Réalisé en 2020 par Rémi Chayé, Calamity, une enfance de Martha Jane Cannary se concentre sur la jeunesse de Martha Jane, celle qui deviendra la légendaire Calamity Jane, figure mythique de l'Ouest américain. Dans cette aventure d’apprentissage, le film explore comment Martha Jane, en quête de liberté et de vérité, défie les conventions de l'époque. S’affranchissant des attentes imposées à une fille, elle apprend à se connaître et à défendre farouchement son indépendance, forgeant peu à peu son identité de femme forte et déterminée.

 

 

Les points forts


L’animation est sans doute l’élément le plus captivant du film, mêlant simplicité et profondeur avec un style épuré qui fait écho à l’immensité et à la rudesse des paysages de l’Ouest américain. Les couleurs franches et les lignes nettes insufflent au film une fraîcheur visuelle, renforçant l’idée de liberté qui imprègne l’histoire. Les décors, quant à eux, sont sublimes : chaque panorama semble digne d’être encadré, tant il évoque l’évasion et la beauté sauvage.

Les personnages, en particulier Martha Jane, sont d’une crédibilité saisissante. Le film ne se contente pas de les présenter de manière superficielle ; il explore leurs émotions et leur complexité, rendant leurs choix et leurs réactions totalement cohérents.
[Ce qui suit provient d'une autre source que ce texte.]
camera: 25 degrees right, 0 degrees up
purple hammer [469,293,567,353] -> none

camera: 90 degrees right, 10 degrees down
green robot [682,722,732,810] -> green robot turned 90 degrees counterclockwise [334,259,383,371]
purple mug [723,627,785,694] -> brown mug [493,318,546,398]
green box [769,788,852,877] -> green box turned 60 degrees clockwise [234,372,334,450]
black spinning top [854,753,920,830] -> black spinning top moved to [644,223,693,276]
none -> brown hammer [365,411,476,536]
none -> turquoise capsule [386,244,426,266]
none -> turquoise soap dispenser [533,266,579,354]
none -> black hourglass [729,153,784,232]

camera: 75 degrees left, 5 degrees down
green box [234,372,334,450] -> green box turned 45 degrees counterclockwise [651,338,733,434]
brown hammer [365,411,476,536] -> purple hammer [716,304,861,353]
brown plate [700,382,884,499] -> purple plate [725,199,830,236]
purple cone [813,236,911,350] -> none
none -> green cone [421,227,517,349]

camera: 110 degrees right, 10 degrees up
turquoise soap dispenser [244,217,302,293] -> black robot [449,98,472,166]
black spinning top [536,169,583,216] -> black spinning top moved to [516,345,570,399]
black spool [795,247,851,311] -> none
Les conflits qu’affronte Martha Jane, sa force et sa bravoure face aux injustices, touchent profondément le spectateur, qui ressent ses luttes et ses triomphes comme si c’étaient les siens. L’intensité dramatique est magnifiquement orchestrée, et chaque moment de courage de Martha Jane résonne avec force.

La bande-son est également un atout majeur de la production. Les musiques et ambiances sonores s’accordent parfaitement avec l’univers visuel, évoquant le folklore américain et le voyage. Ces sonorités plongent le spectateur dans l’aventure, offrant une immersion totale dans l’époque et l’espace.
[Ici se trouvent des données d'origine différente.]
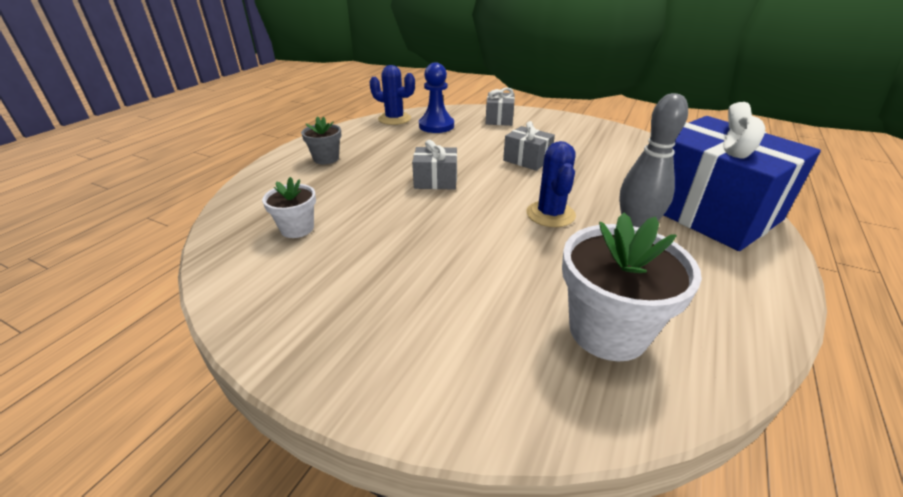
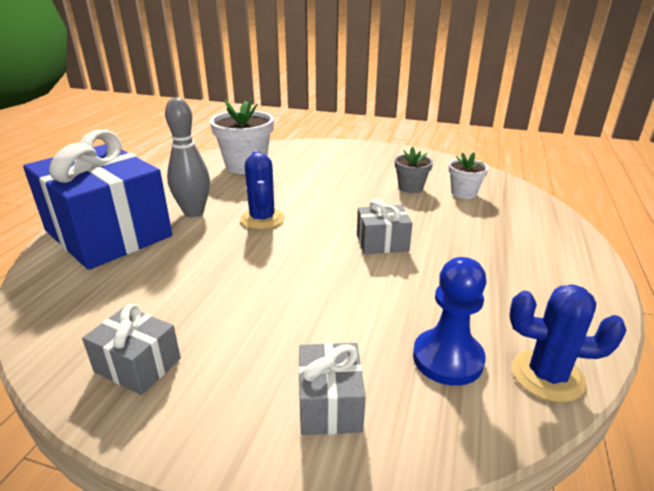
camera: 170 degrees right, 5 degrees down
grey flower pot [301,116,341,164] -> grey flower pot moved to [395,147,433,193]
grey gift [503,121,555,171] -> grey gift moved to [82,304,181,395]

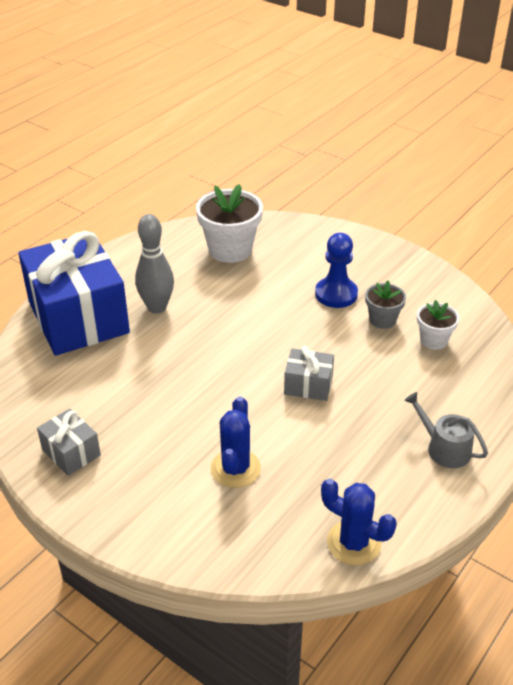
camera: 20 degrees right, 10 degrees up
blue cactus [240,150,284,229] -> blue cactus moved to [211,396,261,488]
grey gift [299,342,366,435] -> none
blue pawn [413,257,487,386] -> blue pawn moved to [315,233,358,308]
none -> grey watering can [404,392,488,468]

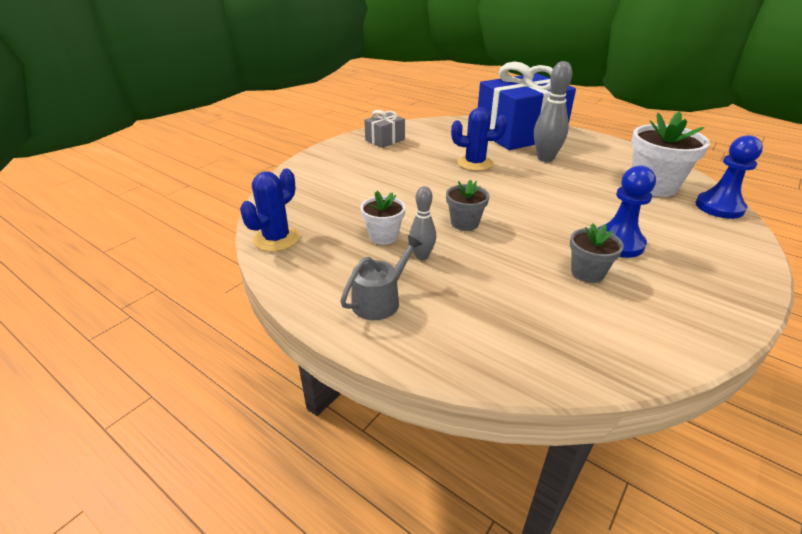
camera: 90 degrees right, 5 degrees down
blue cactus [211,396,261,488] -> blue cactus moved to [451,107,507,171]
grey gift [284,346,334,401] -> grey flower pot [446,180,489,231]
white flower pot [417,300,459,350] -> white flower pot moved to [360,191,406,245]
none -> grey bowling pin [409,186,436,260]
none -> blue pawn [696,135,763,219]

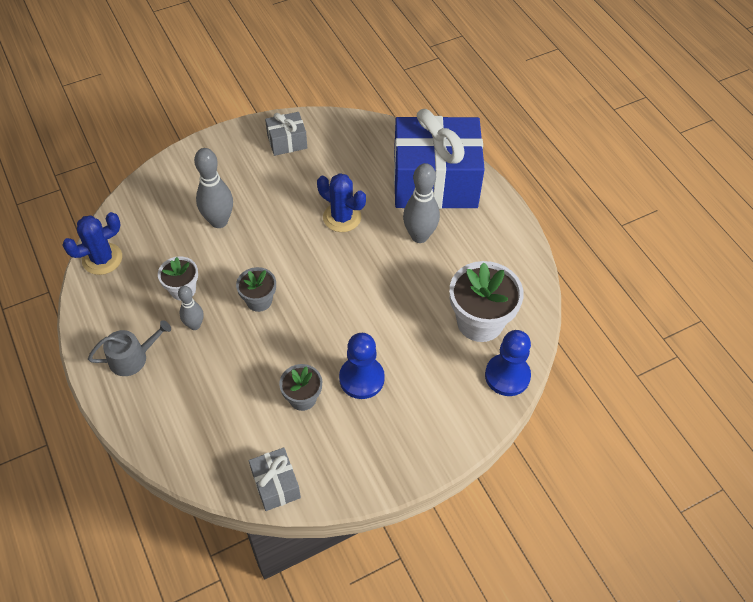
camera: 25 degrees right, 20 degrees up
none -> grey bowling pin [194,148,233,228]
none -> grey gift [249,447,301,511]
Enfin, le doublage est d’une qualité remarquable. Alexandra Lamy, méconnaissable dans ce rôle, apporte une dimension authentique et sensible à son personnage. La voix d’Alexis Tomassian est également un point fort, parvenant à incarner avec finesse des personnages variés, ajoutant ainsi une profondeur supplémentaire au casting.

 

 

Les points faibles


Le film tend parfois à simplifier les interactions humaines et les situations, au risque de perdre en subtilité. Les moments de tension, bien qu’émotionnellement puissants, tombent dans un schéma un peu répétitif et peuvent paraître prévisibles. Certains personnages secondaires manquent d’évolution et restent figés dans leurs postures initiales, limitant un peu la profondeur de l’histoire.

 

 

En conclusion


Calamity, une enfance de Martha Jane Cannary est une œuvre visuellement poétique et émotionnellement sincère. Porté par un graphisme audacieux et une bande-son enivrante, le film offre un portrait touchant de l’enfance d’une héroïne unique. S’il a conquis à la fois le public et la critique pour sa profondeur et sa sensibilité, il laisse également une marque indélébile dans le paysage de l’animation française, réaffirmant le talent de Rémi Chayé pour raconter des histoires avec sincérité et intensité.